A couple of things have happened in the last few weeks have made me think about self-care, and why we clergy are often not very good at it.
First, I had the opportunity on January 5th to sit in the congregation at St. Margaret’s while my honorary assistant, Susan, led the service. This is something I haven’t done before. I was on holiday, and usually when I’m on holiday I don’t go to church at St. Margaret’s, because try as they might, people find it difficult not to treat me as the rector. Or at least, in my mind, they find it difficult.

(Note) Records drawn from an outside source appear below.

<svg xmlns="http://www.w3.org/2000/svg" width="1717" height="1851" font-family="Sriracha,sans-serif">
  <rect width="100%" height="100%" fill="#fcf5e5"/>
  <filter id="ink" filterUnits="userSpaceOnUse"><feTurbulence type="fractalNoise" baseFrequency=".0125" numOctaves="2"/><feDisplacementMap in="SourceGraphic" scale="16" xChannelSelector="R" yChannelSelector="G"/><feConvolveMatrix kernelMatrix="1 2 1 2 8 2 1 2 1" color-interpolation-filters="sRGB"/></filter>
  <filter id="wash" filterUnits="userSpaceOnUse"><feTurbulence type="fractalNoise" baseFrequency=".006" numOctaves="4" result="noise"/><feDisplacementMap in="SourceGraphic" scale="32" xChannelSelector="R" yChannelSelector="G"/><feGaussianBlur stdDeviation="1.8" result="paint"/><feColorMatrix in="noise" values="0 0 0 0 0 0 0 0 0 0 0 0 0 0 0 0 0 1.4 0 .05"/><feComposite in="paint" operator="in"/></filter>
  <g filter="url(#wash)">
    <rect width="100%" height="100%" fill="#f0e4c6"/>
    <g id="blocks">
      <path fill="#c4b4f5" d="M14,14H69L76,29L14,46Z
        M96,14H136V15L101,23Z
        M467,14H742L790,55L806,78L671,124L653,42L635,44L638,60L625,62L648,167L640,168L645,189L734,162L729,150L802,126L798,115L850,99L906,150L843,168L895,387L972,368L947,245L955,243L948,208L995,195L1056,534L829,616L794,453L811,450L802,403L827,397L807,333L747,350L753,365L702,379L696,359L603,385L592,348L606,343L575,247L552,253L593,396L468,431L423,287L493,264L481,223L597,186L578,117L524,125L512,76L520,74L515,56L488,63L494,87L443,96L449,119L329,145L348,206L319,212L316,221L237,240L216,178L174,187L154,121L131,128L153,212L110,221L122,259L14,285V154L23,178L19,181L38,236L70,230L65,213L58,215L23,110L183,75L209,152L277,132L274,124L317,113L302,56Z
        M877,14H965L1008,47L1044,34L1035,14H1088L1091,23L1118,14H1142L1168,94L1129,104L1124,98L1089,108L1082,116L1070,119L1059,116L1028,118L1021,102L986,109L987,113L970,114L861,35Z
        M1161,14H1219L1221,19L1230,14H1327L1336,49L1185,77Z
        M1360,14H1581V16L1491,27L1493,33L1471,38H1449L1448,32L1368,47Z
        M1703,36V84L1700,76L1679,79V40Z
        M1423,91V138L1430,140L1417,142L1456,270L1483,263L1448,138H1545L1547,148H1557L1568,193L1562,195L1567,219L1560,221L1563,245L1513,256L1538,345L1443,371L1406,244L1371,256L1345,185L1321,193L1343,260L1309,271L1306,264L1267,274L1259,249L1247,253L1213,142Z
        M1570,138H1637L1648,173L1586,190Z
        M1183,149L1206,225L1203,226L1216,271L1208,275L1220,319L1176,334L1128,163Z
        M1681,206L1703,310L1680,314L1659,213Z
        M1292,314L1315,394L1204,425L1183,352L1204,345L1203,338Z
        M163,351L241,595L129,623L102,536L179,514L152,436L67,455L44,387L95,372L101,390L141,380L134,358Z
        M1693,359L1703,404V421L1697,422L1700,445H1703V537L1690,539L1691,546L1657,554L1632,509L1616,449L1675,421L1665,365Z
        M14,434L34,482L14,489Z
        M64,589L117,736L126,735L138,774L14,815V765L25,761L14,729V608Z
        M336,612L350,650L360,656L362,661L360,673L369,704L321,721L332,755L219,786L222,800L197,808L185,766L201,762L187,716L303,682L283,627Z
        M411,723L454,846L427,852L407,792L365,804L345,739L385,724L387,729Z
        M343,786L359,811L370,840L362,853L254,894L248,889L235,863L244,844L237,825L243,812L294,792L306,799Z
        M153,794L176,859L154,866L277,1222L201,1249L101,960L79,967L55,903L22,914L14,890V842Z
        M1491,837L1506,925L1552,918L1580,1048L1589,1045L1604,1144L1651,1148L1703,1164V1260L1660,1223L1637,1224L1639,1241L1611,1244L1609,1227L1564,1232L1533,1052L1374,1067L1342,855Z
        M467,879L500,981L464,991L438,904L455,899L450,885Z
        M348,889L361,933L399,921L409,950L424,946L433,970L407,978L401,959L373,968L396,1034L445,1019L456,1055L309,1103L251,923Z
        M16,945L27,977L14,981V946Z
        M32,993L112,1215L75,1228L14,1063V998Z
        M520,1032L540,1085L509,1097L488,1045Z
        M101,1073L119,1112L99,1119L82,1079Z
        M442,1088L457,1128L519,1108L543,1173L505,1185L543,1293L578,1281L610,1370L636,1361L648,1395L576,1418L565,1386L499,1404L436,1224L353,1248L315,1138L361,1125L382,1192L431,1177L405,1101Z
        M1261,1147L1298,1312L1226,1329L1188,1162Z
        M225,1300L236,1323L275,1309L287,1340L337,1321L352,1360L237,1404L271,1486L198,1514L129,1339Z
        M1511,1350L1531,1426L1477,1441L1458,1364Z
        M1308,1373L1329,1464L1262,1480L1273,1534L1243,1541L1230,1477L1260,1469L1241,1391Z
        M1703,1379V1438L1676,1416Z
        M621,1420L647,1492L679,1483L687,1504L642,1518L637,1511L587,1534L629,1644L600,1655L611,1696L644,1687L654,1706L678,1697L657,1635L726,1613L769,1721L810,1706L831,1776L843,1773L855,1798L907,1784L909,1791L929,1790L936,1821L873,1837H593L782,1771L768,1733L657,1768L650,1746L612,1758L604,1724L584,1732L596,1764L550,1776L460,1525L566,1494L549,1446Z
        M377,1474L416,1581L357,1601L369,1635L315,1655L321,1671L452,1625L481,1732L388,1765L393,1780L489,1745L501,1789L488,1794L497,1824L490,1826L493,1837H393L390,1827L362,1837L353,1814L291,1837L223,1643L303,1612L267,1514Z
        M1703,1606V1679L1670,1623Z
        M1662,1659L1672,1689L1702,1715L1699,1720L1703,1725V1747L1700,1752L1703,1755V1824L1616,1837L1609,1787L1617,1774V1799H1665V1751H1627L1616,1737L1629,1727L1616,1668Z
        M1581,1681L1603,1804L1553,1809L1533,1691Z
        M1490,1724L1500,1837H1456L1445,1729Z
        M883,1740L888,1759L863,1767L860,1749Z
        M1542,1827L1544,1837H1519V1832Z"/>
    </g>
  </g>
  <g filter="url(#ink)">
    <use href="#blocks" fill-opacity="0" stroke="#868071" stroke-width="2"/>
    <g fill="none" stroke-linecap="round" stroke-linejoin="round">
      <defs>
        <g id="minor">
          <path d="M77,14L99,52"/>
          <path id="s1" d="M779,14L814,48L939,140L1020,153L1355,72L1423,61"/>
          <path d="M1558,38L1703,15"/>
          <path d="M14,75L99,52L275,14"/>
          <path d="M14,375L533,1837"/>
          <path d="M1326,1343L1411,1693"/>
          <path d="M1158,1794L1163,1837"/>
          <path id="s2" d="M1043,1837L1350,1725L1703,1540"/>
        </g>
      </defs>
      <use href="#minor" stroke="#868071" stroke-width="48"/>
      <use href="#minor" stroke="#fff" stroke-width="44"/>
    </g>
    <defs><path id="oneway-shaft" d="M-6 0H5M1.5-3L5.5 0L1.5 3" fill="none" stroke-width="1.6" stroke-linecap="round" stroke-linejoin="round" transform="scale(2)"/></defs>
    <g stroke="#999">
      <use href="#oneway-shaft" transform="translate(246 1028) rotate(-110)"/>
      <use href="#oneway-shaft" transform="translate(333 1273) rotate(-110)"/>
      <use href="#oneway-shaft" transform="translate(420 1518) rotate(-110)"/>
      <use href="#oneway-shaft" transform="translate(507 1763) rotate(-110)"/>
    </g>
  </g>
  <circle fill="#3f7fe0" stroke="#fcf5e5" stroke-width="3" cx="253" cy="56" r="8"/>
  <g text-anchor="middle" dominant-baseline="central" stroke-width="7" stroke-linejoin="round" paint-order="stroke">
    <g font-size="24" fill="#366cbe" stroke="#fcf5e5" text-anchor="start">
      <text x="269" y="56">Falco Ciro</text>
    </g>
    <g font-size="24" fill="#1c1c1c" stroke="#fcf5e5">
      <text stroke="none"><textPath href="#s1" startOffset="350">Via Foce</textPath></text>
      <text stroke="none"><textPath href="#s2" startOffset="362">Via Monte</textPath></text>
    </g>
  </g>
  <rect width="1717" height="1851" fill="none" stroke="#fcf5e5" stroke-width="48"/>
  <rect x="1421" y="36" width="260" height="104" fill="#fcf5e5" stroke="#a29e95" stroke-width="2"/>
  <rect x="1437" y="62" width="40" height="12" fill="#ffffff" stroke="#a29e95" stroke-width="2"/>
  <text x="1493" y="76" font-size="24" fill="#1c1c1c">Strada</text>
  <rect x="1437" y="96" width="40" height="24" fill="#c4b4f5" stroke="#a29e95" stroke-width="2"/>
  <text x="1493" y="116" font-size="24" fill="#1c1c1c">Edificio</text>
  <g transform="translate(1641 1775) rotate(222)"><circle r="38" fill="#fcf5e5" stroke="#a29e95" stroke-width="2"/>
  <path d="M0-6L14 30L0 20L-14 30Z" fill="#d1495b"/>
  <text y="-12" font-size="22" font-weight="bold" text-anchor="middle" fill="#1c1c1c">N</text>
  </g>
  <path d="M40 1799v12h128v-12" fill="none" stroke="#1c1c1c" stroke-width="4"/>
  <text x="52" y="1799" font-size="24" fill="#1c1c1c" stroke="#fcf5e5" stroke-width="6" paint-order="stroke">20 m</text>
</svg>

Turns out I was mostly wrong about that. Mainly, they were very good about it. It was my Mum’s last day with us (she was flying home to England mid-afternoon), and some of our kids came to St. Margaret’s, too, so we took up a whole row in the church. Susan did an excellent job of leading the service and preaching; she’s highly competent, as well as being relaxed and natural, and it was a wonderful experience to receive communion at someone else’s hands, rather than being the one who gave it to everyone. And for the most part, people treated us as ordinary members of the congregation. It felt incredibly peaceful.
The second thing that happened was that I had a conversation with someone who reads my sermons online. This person is part of a parish far from here where there isn’t a particularly good or consistent preaching ministry, and she was expressing appreciation for the fact that, through reading my sermons, she ‘got fed’ spiritually in a way she didn’t experience at her own church. And I found myself thinking, “I know exactly how you feel, because week by week, I’m the one that does the feeding.” Very rarely do I get to listen while someone else opens up the Bible for me and applies it to our daily lives. That was something else I really appreciated about January 5th.
Which leads me to ask: why do I feel guilty when I take an hour to read a good theological book (even though my to-do list isn’t getting any shorter), or do some self-directed Bible study that’s not aimed at producing a sermon? And why do I so very rarely give others the chance to lead? After all, I have an honorary assistant who’s very willing, and six lay readers as well. It’s not as if I couldn’t give them more scope for ministry. So why don’t I let them do more? Is it something to do with ego, or the need to be needed? Surely I’m not that immature, am I?
I’ll let you be the judge of that. Meanwhile, it turns out I need to have a talk with someone about being accountable for my own self-care. I suspect I’m not alone in that!